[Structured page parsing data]

******

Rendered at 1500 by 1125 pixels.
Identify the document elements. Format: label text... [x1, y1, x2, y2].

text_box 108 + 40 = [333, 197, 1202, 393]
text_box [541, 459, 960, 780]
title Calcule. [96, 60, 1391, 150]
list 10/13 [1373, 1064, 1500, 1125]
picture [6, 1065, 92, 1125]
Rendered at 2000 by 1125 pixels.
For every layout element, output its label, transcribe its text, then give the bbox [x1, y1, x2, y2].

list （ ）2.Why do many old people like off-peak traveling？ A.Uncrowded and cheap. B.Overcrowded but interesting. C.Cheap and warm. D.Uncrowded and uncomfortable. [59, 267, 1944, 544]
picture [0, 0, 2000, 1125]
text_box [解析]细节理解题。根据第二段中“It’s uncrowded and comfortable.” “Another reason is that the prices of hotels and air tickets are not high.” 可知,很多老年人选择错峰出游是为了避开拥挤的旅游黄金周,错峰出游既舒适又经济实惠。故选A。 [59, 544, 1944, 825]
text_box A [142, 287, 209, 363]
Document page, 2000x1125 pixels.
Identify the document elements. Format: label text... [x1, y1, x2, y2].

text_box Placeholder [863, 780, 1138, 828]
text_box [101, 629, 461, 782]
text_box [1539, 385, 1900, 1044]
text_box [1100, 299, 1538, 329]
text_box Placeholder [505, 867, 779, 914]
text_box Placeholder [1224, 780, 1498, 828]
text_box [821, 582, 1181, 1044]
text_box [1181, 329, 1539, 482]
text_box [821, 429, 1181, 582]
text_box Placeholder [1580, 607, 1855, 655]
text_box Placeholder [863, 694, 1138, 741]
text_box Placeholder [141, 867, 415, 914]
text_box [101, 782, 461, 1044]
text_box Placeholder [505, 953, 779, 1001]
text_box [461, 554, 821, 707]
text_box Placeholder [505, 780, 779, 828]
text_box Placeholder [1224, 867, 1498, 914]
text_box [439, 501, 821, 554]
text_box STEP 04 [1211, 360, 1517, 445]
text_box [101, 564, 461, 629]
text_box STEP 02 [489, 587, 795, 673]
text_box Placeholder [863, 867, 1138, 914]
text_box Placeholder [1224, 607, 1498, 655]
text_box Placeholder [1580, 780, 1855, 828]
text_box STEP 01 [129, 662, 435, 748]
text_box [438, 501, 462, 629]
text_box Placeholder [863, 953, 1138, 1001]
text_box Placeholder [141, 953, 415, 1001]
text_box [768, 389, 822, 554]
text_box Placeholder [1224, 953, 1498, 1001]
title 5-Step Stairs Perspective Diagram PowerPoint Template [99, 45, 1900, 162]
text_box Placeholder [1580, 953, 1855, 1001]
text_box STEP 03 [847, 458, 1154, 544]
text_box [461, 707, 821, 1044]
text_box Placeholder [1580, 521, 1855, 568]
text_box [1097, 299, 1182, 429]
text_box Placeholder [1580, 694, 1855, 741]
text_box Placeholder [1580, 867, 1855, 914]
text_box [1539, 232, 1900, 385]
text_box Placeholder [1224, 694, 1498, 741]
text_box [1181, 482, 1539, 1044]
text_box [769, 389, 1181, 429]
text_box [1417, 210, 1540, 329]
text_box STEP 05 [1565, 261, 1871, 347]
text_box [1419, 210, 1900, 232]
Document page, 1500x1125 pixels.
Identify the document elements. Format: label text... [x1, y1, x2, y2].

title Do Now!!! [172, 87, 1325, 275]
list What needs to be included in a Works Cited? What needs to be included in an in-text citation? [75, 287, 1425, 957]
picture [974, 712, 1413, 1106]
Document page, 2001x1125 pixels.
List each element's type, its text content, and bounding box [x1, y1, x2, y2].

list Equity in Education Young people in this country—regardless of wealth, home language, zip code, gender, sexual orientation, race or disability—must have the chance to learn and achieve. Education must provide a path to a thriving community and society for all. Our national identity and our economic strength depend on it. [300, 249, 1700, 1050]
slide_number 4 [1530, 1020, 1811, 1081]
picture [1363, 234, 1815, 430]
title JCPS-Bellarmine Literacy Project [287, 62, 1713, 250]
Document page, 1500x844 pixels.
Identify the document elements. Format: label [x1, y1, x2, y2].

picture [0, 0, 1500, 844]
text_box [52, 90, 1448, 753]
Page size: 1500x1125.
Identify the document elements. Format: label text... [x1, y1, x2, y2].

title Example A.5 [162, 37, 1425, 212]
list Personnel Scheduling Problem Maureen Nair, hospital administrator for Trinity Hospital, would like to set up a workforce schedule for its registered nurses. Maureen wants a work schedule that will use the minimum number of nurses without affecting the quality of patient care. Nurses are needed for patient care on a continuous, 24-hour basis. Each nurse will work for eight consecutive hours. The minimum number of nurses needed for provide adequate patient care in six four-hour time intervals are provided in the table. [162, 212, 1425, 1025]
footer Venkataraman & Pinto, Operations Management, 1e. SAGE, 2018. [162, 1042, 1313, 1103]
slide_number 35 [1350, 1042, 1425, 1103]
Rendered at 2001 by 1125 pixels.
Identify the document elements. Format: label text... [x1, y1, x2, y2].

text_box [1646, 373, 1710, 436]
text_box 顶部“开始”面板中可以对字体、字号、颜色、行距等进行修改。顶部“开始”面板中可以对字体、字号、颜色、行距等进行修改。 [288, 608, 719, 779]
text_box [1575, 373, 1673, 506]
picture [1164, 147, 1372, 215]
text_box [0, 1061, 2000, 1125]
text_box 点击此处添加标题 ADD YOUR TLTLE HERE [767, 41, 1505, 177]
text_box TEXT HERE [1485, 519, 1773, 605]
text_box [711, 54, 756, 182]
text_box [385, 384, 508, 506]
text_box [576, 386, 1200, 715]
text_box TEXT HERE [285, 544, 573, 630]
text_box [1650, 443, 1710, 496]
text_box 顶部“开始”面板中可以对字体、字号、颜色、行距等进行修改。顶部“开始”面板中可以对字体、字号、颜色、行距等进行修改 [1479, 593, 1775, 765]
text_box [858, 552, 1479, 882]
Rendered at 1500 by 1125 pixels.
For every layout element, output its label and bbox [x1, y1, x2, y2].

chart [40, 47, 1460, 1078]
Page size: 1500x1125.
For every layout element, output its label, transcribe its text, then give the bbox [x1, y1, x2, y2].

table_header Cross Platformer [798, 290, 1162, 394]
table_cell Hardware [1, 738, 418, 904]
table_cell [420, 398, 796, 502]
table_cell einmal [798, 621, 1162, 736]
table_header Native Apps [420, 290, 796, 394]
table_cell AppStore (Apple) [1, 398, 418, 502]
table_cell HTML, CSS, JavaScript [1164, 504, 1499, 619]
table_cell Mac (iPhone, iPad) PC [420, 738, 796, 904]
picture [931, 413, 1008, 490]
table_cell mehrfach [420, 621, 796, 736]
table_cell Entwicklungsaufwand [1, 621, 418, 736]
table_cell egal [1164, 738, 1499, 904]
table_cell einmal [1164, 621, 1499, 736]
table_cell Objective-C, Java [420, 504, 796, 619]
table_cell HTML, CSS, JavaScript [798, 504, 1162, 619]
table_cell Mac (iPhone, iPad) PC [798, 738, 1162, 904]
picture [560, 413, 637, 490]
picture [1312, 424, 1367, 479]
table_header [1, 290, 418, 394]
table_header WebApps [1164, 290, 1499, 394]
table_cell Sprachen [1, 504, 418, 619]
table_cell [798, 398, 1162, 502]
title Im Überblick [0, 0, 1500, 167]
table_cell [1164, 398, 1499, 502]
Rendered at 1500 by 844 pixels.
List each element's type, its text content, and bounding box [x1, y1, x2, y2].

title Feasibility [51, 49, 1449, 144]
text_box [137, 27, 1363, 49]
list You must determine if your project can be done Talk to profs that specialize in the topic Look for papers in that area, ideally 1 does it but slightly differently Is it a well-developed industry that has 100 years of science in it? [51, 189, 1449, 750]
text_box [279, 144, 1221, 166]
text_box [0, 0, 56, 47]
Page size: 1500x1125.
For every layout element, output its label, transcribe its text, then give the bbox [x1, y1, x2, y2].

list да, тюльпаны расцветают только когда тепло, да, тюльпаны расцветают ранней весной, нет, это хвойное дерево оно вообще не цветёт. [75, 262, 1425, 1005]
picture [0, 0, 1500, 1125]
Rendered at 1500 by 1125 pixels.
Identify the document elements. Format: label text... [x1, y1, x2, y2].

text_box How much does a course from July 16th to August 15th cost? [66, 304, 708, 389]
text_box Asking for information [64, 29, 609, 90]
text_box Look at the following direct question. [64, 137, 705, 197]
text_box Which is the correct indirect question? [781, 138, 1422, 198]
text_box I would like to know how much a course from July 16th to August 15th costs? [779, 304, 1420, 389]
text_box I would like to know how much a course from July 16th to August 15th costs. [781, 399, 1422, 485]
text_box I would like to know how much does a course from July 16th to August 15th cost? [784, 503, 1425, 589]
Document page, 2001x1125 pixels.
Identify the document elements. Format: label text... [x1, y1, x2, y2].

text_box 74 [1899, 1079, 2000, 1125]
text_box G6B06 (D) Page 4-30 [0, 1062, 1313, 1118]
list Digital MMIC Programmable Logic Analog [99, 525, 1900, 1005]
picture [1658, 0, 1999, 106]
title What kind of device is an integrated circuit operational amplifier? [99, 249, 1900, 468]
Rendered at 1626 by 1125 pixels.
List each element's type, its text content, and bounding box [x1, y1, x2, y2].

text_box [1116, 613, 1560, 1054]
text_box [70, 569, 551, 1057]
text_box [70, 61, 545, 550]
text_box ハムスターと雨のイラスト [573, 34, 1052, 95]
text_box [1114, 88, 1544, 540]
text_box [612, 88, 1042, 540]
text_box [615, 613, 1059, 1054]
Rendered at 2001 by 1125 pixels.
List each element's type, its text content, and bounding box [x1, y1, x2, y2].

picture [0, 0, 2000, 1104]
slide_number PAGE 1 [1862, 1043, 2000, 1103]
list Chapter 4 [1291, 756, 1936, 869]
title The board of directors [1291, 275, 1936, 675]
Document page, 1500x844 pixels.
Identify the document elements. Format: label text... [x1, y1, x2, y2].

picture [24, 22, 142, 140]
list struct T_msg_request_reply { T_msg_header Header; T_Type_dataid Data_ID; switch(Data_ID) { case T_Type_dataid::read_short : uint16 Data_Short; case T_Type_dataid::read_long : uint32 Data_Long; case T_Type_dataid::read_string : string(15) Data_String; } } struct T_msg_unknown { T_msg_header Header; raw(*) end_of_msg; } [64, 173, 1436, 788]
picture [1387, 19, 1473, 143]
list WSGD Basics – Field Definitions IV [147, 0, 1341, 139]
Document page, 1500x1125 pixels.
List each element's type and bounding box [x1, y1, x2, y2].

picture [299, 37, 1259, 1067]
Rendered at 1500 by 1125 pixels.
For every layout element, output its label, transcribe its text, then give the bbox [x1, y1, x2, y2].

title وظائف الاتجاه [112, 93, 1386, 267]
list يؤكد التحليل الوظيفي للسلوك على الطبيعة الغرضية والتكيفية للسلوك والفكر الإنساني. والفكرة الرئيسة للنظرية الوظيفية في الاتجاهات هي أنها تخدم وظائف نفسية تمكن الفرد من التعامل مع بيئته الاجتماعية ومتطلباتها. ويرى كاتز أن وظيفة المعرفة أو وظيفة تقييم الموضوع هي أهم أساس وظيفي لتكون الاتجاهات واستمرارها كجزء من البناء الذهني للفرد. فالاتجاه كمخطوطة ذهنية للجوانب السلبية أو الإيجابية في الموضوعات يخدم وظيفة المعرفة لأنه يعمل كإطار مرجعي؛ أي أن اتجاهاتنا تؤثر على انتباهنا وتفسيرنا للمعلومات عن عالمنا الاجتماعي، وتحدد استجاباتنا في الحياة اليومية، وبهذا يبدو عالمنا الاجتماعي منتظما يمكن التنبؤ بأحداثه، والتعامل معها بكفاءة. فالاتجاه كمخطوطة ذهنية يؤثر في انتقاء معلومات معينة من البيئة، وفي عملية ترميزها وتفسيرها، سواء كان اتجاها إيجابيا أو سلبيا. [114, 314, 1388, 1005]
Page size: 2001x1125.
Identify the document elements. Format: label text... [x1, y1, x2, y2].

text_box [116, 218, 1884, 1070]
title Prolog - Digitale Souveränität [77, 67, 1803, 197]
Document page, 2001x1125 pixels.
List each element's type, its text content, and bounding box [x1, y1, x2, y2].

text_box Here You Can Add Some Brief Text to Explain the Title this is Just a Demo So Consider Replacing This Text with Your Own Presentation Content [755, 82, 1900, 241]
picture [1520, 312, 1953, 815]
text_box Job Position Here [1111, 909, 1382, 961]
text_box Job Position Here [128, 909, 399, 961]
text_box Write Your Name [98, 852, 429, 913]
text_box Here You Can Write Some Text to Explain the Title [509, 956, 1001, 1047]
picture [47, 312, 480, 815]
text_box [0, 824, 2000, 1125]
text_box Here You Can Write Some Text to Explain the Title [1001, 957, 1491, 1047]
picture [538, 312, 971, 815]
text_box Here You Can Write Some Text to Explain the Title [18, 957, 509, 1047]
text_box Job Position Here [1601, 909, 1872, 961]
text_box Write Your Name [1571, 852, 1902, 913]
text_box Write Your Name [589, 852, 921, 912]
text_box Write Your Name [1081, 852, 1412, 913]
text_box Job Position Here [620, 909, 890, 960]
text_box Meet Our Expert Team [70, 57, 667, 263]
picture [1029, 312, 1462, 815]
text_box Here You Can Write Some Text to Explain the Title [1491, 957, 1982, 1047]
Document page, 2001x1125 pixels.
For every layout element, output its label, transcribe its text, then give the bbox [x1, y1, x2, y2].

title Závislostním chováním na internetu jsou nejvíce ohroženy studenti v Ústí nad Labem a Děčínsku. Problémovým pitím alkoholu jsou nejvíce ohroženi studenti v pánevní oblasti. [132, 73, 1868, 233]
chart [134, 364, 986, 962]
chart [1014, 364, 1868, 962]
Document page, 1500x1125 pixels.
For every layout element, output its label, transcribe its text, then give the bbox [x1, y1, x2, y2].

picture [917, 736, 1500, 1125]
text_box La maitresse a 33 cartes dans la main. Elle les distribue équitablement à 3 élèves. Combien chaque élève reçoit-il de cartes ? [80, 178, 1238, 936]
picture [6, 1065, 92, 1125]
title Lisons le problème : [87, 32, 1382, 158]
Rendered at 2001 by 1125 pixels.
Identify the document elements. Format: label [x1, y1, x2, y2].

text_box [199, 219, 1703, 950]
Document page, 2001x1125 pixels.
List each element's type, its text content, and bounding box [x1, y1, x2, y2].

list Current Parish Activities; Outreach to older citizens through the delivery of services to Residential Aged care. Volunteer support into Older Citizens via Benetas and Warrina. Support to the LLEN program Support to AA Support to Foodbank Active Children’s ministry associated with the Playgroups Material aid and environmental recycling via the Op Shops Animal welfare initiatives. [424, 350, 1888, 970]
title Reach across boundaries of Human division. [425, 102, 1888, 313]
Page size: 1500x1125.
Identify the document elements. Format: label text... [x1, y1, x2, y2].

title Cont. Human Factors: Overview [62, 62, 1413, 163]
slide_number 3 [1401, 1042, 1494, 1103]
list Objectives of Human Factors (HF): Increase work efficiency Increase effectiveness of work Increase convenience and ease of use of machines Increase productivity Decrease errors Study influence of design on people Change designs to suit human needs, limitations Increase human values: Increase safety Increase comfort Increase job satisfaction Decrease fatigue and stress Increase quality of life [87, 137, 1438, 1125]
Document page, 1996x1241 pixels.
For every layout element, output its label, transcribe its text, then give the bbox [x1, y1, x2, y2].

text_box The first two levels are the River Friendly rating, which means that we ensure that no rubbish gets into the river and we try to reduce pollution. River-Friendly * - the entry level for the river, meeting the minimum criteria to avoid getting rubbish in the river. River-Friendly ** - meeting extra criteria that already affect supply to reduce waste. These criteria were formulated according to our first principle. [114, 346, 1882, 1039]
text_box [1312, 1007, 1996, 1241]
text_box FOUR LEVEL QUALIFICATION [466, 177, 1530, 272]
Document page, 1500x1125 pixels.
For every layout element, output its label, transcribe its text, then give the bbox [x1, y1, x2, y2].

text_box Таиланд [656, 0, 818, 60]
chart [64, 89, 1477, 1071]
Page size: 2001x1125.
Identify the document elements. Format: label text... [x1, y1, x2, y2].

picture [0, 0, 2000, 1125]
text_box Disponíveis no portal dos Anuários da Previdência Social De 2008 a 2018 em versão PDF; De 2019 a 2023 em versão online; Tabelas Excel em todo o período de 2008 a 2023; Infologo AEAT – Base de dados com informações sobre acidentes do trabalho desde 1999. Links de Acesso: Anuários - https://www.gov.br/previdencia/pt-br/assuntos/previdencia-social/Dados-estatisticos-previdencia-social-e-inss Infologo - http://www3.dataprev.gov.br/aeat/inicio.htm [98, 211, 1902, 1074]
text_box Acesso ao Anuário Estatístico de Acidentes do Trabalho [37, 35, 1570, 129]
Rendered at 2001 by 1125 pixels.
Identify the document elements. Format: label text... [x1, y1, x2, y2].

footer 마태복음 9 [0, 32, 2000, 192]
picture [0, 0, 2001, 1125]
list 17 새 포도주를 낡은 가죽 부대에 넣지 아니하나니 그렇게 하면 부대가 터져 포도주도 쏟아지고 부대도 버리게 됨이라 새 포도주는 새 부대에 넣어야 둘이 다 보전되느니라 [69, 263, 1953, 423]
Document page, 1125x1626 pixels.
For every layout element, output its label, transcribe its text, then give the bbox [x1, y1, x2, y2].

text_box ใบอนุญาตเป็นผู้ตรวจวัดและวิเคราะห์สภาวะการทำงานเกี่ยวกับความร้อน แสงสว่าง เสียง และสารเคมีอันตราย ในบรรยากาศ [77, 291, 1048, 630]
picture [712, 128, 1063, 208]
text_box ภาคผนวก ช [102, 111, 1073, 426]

******

#### [Job item]
Please copy, word for word, every line from the first line of the records through the line containing "Rendered at 2000 by 1125 pixels.", with both of those lines included and nothing else.

#### [Result]
Rendered at 1500 by 1125 pixels.
Identify the document elements. Format: label text... [x1, y1, x2, y2].

text_box 108 + 40 = [333, 197, 1202, 393]
text_box [541, 459, 960, 780]
title Calcule. [96, 60, 1391, 150]
list 10/13 [1373, 1064, 1500, 1125]
picture [6, 1065, 92, 1125]
Rendered at 2000 by 1125 pixels.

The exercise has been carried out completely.